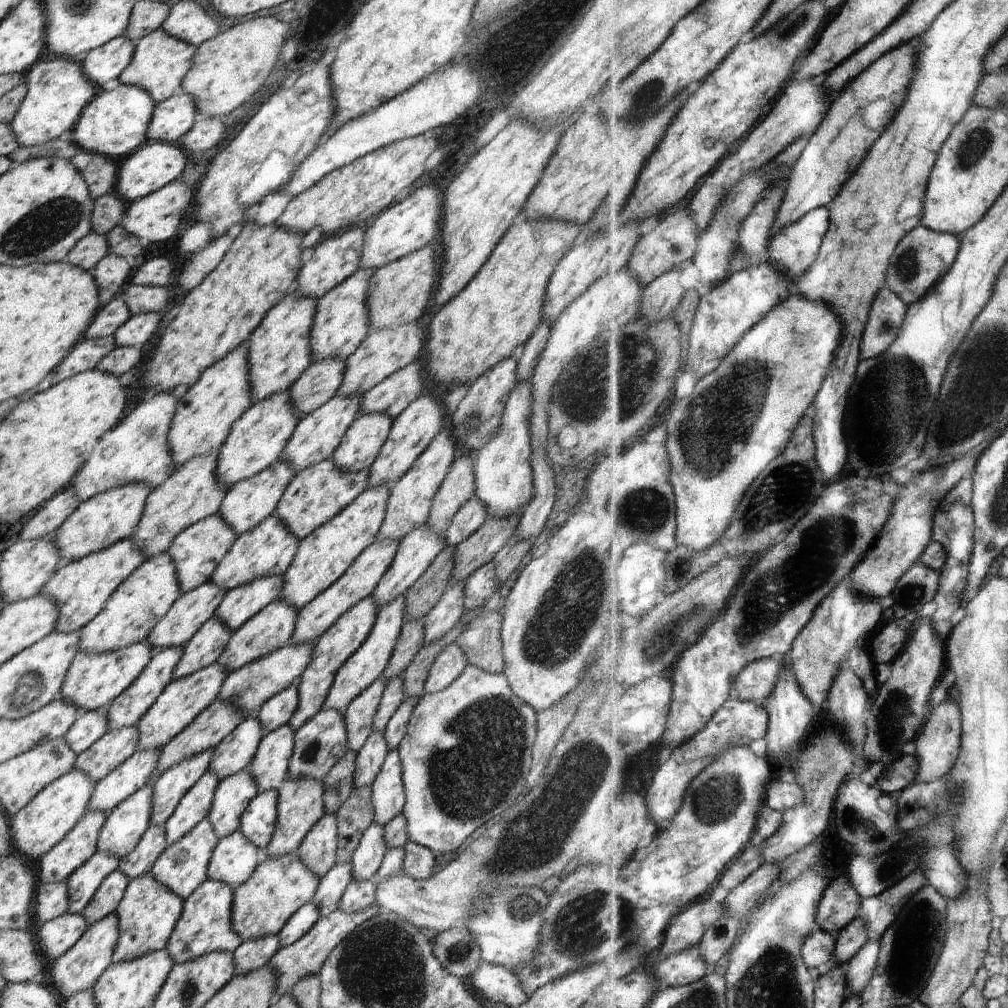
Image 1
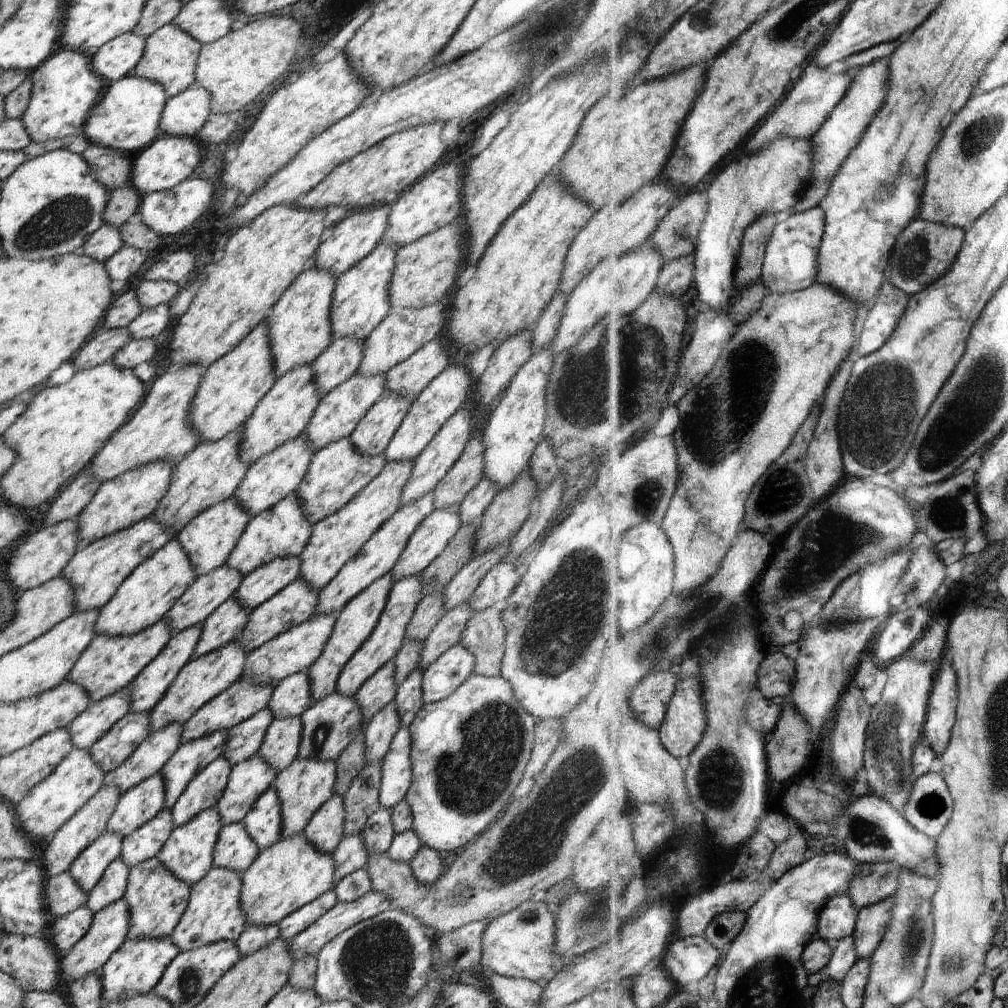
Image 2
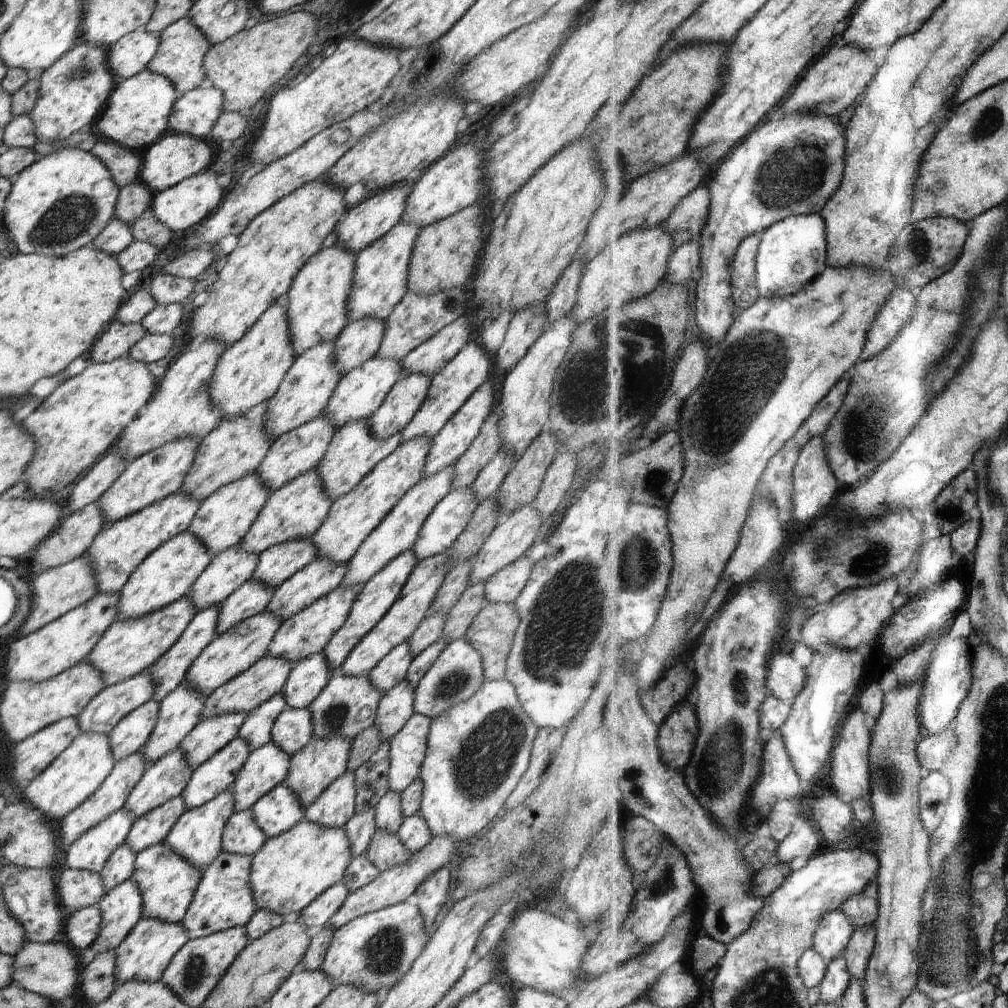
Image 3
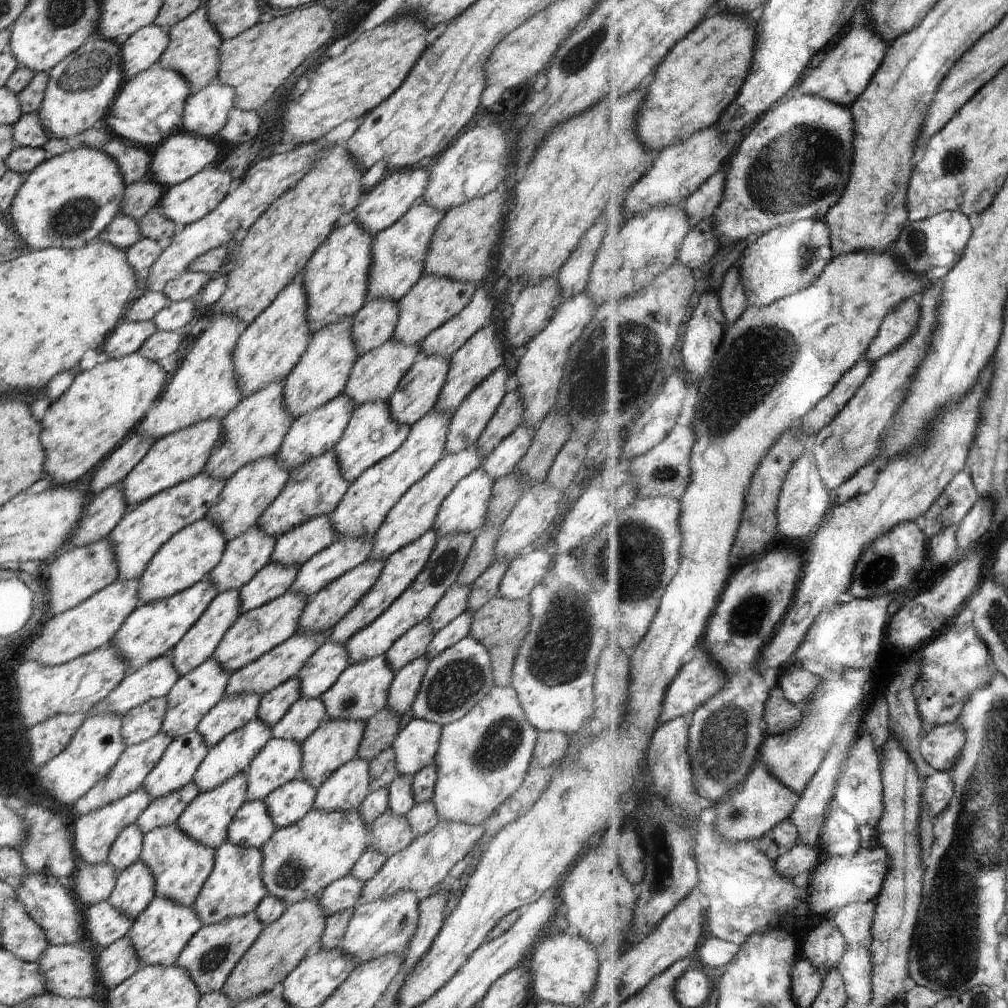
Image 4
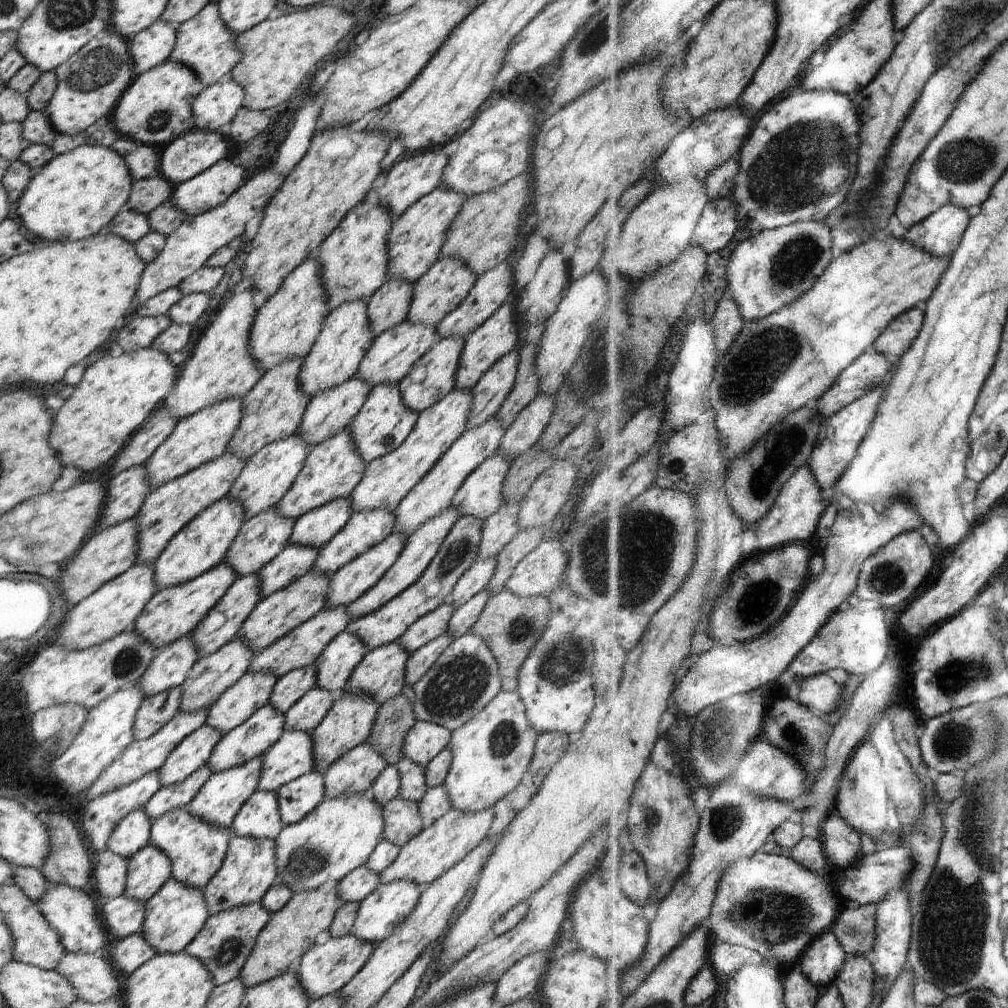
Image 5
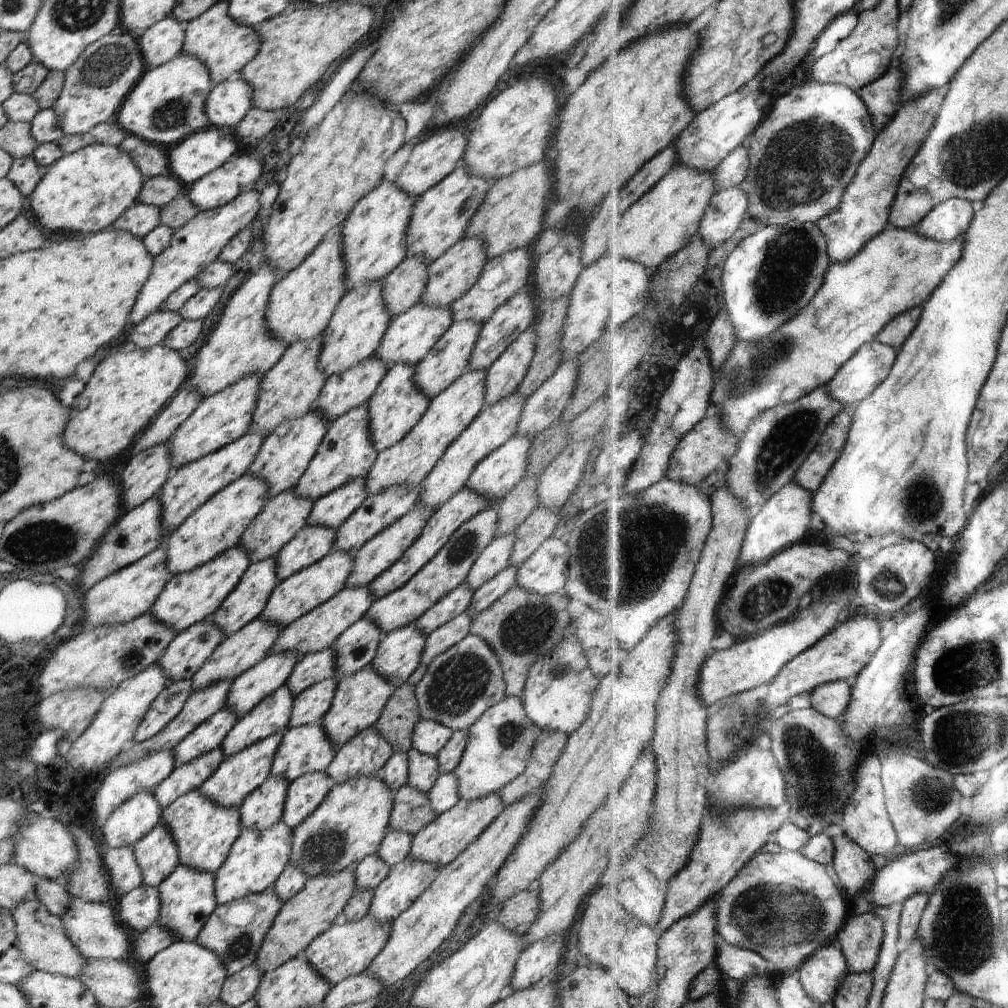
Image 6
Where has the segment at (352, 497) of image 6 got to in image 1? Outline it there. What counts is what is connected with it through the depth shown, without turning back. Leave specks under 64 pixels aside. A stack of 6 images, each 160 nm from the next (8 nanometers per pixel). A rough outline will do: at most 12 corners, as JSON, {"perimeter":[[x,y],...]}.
{"perimeter":[[283,575],[229,590],[215,610],[232,633],[278,600]]}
□ □ □ □
**YOUR OBJECTIVE**
Please print the listing above again word for word, without its pictures.

**COMPLETED EXERCISE**
Image 1
Image 2
Image 3
Image 4
Image 5
Image 6
Where has the segment at (352, 497) of image 6 got to in image 1? Outline it there. What counts is what is connected with it through the depth shown, without turning back. Leave specks under 64 pixels aside. A stack of 6 images, each 160 nm from the next (8 nanometers per pixel). A rough outline will do: at most 12 corners, as JSON, {"perimeter":[[x,y],...]}.
{"perimeter":[[283,575],[229,590],[215,610],[232,633],[278,600]]}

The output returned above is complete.